In a previous post I described how I could now string search WorldCat using the Research compute cluster and Hadoop. This means I can find any string of characters anywhere in a MARC record and output the OCLC numbers of matches and/or the entire record, all within a few minutes. Keep in mind we are now talking about nearly 300 million records.
String searching is not, by any means, the only way we use Hadoop. It is actually more common for us to use code (typically written in Java, Python, or Perl) to parse the records and output portions for further processing. But since I had been using such code for simply identifying records of interest, I began to wonder which method of processing was faster.

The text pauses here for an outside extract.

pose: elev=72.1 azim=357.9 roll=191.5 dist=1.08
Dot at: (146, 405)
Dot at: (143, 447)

In a short experiment I quickly proved that string searching was about three times faster for simple identification and output of records than was the code I had previously been using. This is because, I believe, the code I had been using would parse the record before determining if it met my criteria. This one extra step added so much overhead to the process that it would take 15 minutes (in one test) rather than 5.
This likely means that in some cases where relatively few records would match your criteria, you would still be better off extracting the records by string searching and then running your extraction code against them off-cluster. For example, if I wanted to pull out the 245 fields of, say, about 1,000 records, I’d likely be better off extracting the records I wanted by string searching and then process that file directly without using Hadoop.
One last permutation, however. If your process is one that identifies 1,000 records in some situations and several million in another, having one process through which all operations flow is more efficient than two or more separate processes.
And so it goes. Another day and another adventure in Hadoop.